*Work order*
Render every line of the entries below as a numbered list, omitting blank lines. Leave the pictures out of your answer.

*Input data*

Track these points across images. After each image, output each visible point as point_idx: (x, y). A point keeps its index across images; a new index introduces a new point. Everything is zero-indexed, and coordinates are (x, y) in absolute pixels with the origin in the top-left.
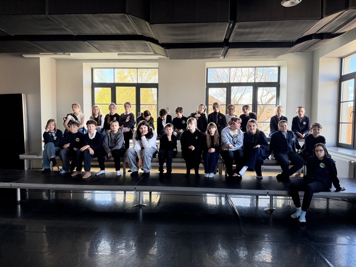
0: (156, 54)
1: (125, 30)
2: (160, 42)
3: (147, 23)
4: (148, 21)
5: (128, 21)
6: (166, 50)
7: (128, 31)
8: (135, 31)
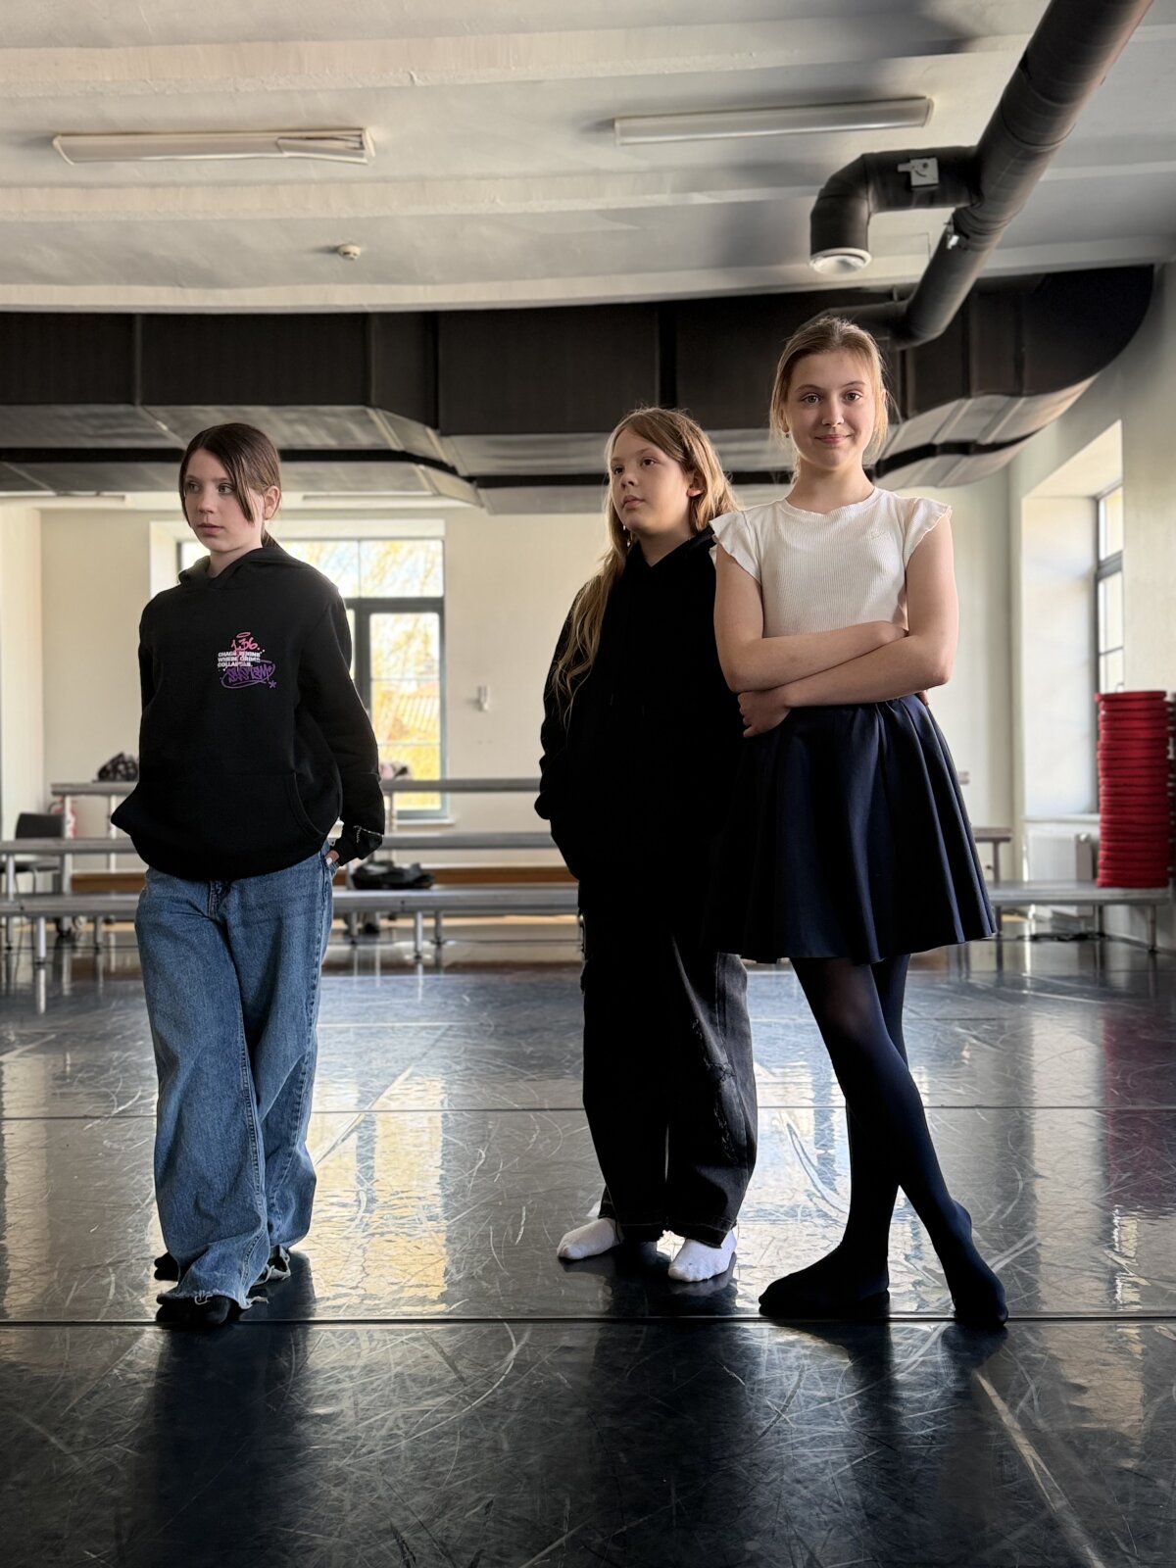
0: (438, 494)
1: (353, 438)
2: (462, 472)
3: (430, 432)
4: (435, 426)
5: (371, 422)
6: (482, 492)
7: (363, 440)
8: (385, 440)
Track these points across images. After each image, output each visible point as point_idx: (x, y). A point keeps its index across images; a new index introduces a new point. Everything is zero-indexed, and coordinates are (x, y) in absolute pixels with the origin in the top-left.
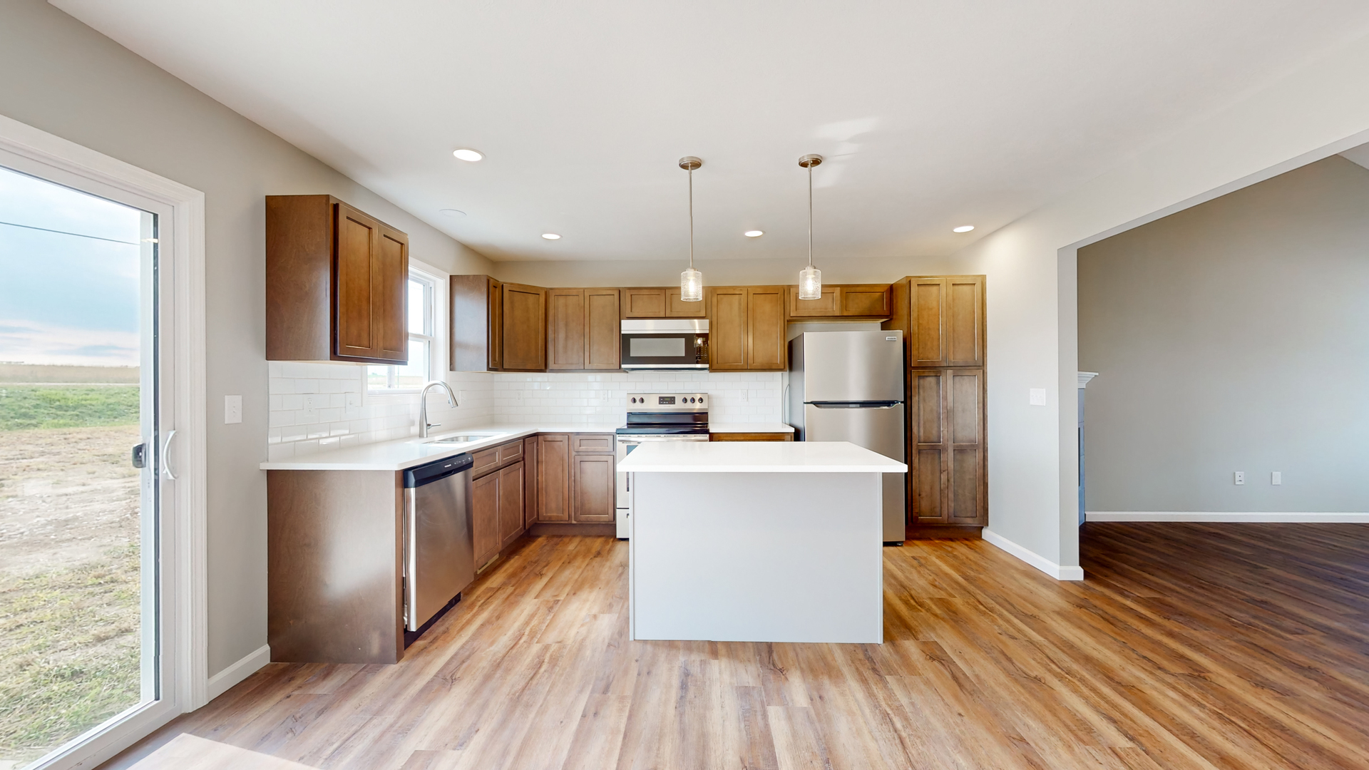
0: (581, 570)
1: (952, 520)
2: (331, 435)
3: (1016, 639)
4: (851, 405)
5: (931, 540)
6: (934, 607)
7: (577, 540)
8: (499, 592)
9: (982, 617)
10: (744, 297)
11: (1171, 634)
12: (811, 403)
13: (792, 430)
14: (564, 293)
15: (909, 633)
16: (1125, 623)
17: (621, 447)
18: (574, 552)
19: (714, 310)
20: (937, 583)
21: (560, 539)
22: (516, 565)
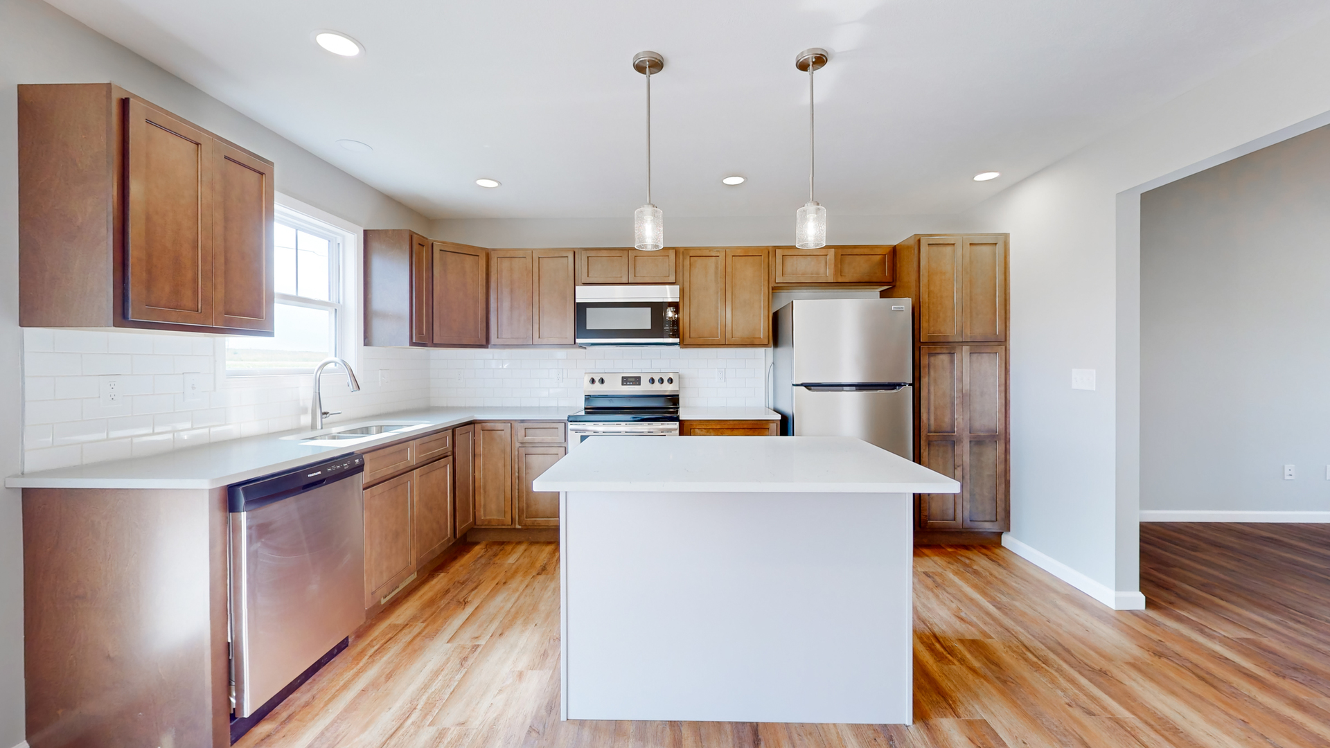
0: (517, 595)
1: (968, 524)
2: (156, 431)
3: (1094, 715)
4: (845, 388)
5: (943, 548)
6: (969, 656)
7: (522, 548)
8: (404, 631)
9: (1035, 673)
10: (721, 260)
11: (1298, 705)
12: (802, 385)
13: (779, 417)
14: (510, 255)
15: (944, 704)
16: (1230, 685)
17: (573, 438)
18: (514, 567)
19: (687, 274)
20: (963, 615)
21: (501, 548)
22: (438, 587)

*The answer*
1. Track these points across images. After each image, output each visible point as point_idx: (x, y). A point keeps its index across images; a new index introduces a new point. Everything is zero-indexed, and coordinates are (x, y) in absolute pixels with the origin in the top-left.
2. 0: (156, 54)
3. 1: (125, 30)
4. 2: (160, 42)
5. 3: (147, 23)
6. 4: (148, 21)
7. 5: (128, 21)
8. 6: (166, 50)
9. 7: (128, 31)
10. 8: (135, 31)
11. 0: (438, 494)
12. 1: (353, 438)
13. 2: (462, 472)
14. 3: (430, 432)
15. 4: (435, 426)
16. 5: (371, 422)
17. 6: (482, 492)
18. 7: (363, 440)
19. 8: (385, 440)
20. Track these points across images. After each image, output each visible point as point_idx: (x, y). A point keeps its index across images; a new index introduces a new point. Everything is zero-indexed, and coordinates are (x, y) in absolute pixels with the origin in the top-left.
21. 0: (581, 570)
22. 1: (952, 520)
23. 2: (331, 435)
24. 3: (1016, 639)
25. 4: (851, 405)
26. 5: (931, 540)
27. 6: (934, 607)
28. 7: (577, 540)
29. 8: (499, 592)
30. 9: (982, 617)
31. 10: (744, 297)
32. 11: (1171, 634)
33. 12: (811, 403)
34. 13: (792, 430)
35. 14: (564, 293)
36. 15: (909, 633)
37. 16: (1125, 623)
38. 17: (621, 447)
39. 18: (574, 552)
40. 19: (714, 310)
41. 20: (937, 583)
42. 21: (560, 539)
43. 22: (516, 565)
44. 0: (517, 595)
45. 1: (968, 524)
46. 2: (156, 431)
47. 3: (1094, 715)
48. 4: (845, 388)
49. 5: (943, 548)
50. 6: (969, 656)
51. 7: (522, 548)
52. 8: (404, 631)
53. 9: (1035, 673)
54. 10: (721, 260)
55. 11: (1298, 705)
56. 12: (802, 385)
57. 13: (779, 417)
58. 14: (510, 255)
59. 15: (944, 704)
60. 16: (1230, 685)
61. 17: (573, 438)
62. 18: (514, 567)
63. 19: (687, 274)
64. 20: (963, 615)
65. 21: (501, 548)
66. 22: (438, 587)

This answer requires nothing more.